Blog do Santinha

Crônicas, opiniões, desabafos e comemorações sobre o Santa Cruz Futebol Clube, o Santinha, e a torcida coral.
Arquivo de 17 de maio de 2007

Um fio de esperança

Marco Aurélio
Marco quer atenção aos pratas da casa

Por Marco Aurélio Freire, de Natal/RN

Uma das coisas mais interessantes do Santa Cruz é sua origem: fundado por garotos que se reuniam às portas da Igreja de Santa Cruz, que emprestou seu nome ao novo Clube. Tal condição rapidamente transformou o Tricolor (que nasceu alvinegro) em um Clube aberto a todos, e extremamente popular. O reflexo disso é o aumento gradativo de seus simpatizantes, o que faz do Tricolor hoje o time mais popular de Pernambuco (e não há pesquisa encomendada que me tire essa certeza!).

Bem, mas atualmente (na verdade há um tempo demasiado angustiante já) o Santa Cruz parece ter perdido sua identidade. Os melhores anos do Tricolor foram aqueles onde o time valorizou sua origem: investimento na base e nos jogadores da região. O Nordeste é pródigo em revelar talentos, e quando o Tricolor investiu nisso sempre se deu muito bem. Nossos melhores times sempre foram predominantemente “da casa”, com jogadores que entendem bem o que é jogar num time grande do Nordeste.
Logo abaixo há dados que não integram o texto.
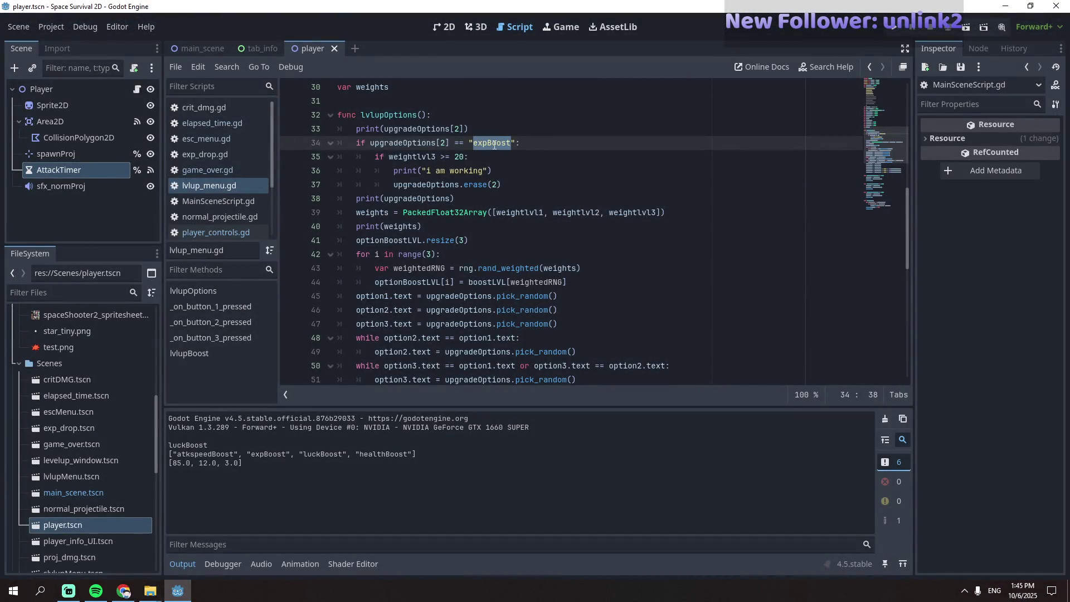
type("luckBoo")
type("st")
- Run the game briefly to test the change, steering the ship, then stop the run
key("F5")
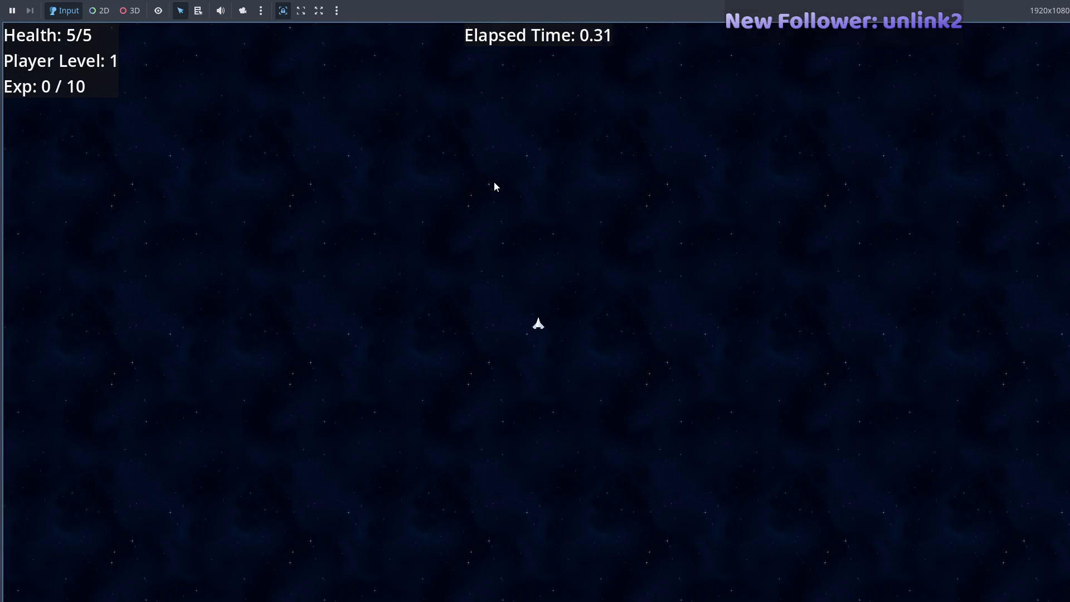
key("a")
key("a")
key("d")
key("F8")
Por exemplo, basta avaliar o timaço de 1975: Nunes, Givanildo, Ramón, Luciano Veloso e outros tantos daquele esquadrão. Todos da região.

Vários motivos nos levaram a perder nossa identidade, muitos dos quais de amplo domínio público. E isso está intimamente relacionado aos anos obscuros que vivemos a partir de então.

É necessário que aconteça algo para que possamos fazer um resgate de nós mesmos. Talvez o gatilho para a mudança (ou seria o recomeço) seja essa crise sem precedentes em que o Clube está mergulhado. E, curiosamente, o pior momento da História do Santa Cruz parece ser (na verdade, PRECISA ser) encarado como um renascimento.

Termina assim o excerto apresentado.